---------- PASSAGE À LIRE
Mais pendant longtemps, je n’ai pas vu l’utilité d’enseigner ce modèle à des recruteurs, recruteuses. C’était pour moi un modèle trop théorique, éloigné des pratiques.

Jusqu’à ce que je me rende compte en formation, que le connaitre donne des alternatives aux raccourcis (diplôme + expérience). Car ma réponse aux questions sur l’utilité du CV et de l’expérience est de présenter ce modèle.
En connaissant ces alternatives, tu pourras en toute conscience choisir ou non de prendre un raccourci.

Il ne sera plus imposé.

Pour chaque catégorie de compétence de ce modèle américain KSAO, je te présenterais aussi rapidement les différentes méthodes d’évaluation.

Le Modèle de compétence KSAO

KSAO c’est un acronyme en anglais pour Knowledge, Skills, Abilities and Other characteristics. En français, on va le traduire par :

  • Connaissances
  • Savoir-faire
  • Aptitudes
  • Autres caractéristiques : personnalité, intérêts et valeurs.

Mais dans cet article, je ne te présenterais que la personnalité.

Knowledge (Connaissances)

Définition

Les connaissances correspondent aux savoirs qu’un individu est capable d’énoncer.

En effet, pour de nombreux postes, des connaissances théoriques sont indispensables. Pour certains, il faut même que ces connaissances soient acquises et accessibles rapidement en mémoire.

Par exemple, en tant que formatrice, je dois avoir une somme de connaissances à transmettre. Je n’ai pas le temps de faire des recherches Google à chaque question.
--------------------
---------- DONNÉES FOURNIES
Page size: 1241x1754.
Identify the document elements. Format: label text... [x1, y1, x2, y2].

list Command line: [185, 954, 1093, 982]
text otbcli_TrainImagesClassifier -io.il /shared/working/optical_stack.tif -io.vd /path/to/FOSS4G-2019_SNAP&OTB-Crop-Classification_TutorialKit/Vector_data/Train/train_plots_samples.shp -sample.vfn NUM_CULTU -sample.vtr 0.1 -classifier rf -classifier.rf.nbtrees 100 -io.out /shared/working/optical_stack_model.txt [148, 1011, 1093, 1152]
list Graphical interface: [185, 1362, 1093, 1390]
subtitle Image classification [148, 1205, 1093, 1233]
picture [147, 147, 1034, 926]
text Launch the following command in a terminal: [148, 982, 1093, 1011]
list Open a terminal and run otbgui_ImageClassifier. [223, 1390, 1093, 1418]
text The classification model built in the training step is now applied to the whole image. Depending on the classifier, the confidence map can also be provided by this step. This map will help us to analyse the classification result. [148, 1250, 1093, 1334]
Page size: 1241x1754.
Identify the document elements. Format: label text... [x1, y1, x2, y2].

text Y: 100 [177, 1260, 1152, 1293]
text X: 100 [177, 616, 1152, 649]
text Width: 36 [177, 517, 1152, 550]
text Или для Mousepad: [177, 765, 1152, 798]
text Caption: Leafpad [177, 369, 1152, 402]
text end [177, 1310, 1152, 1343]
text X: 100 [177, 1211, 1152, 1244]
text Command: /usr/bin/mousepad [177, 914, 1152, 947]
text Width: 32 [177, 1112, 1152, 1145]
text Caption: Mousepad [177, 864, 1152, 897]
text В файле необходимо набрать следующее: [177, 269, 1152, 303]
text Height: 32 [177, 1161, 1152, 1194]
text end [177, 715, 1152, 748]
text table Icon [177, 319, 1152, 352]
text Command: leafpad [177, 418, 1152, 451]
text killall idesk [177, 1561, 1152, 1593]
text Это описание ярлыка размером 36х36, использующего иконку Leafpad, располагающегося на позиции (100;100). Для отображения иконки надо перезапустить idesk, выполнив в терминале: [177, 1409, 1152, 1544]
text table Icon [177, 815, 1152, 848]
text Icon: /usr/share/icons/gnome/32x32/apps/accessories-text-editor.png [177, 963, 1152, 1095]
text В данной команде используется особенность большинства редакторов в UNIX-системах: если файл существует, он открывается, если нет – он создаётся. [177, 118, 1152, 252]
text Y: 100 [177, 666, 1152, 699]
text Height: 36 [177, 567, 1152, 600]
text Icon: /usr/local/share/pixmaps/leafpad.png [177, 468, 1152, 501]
--------------------
CONSIGNES ::
A – Recopiez le passage de « En connaissant ces » jusqu'à « différentes méthodes d’évaluation. », en substituant « options » à « alternatives ».
B – Relevez dans le passage les traductions françaises de toutes les catégories du modèle KSAO.

RÉPONSES ::
A –
En connaissant ces options, tu pourras en toute conscience choisir ou non de prendre un raccourci.

Il ne sera plus imposé.

Pour chaque catégorie de compétence de ce modèle américain KSAO, je te présenterais aussi rapidement les différentes méthodes d’évaluation.

B –
Connaissances
Savoir-faire
Aptitudes
Autres caractéristiques